═══ DATA FOR THE TASK

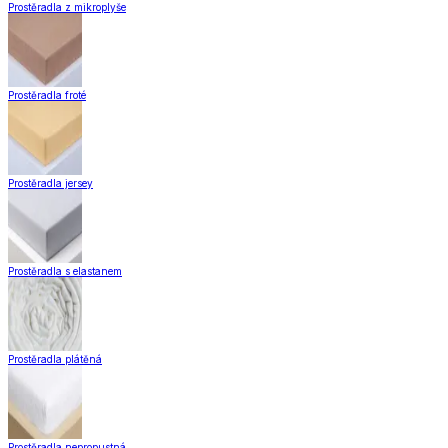
Prostěradla z mikroplyše
Prostěradla froté
Prostěradla jersey
Prostěradla s elastanem
Prostěradla plátěná
Prostěradla nepropustná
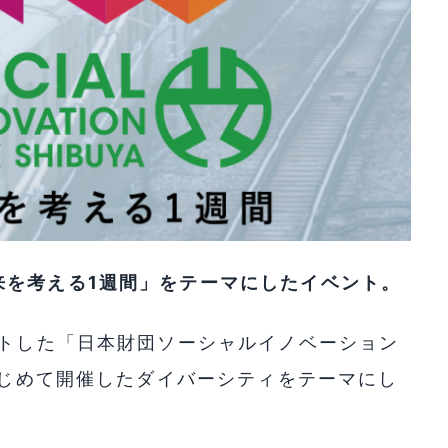
来を考える1週間」をテーマにしたイベント。
ートした「日本財団ソーシャルイノベーション
にはじめて開催したダイバーシティをテーマにし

══════

_AIM OF THE EXERCISE_.
Using the entries above, return each line in which the word "Prostěradla" occurs.

_EXPECTED ANSWER_.
Prostěradla z mikroplyše
Prostěradla froté
Prostěradla jersey
Prostěradla s elastanem
Prostěradla plátěná
Prostěradla nepropustná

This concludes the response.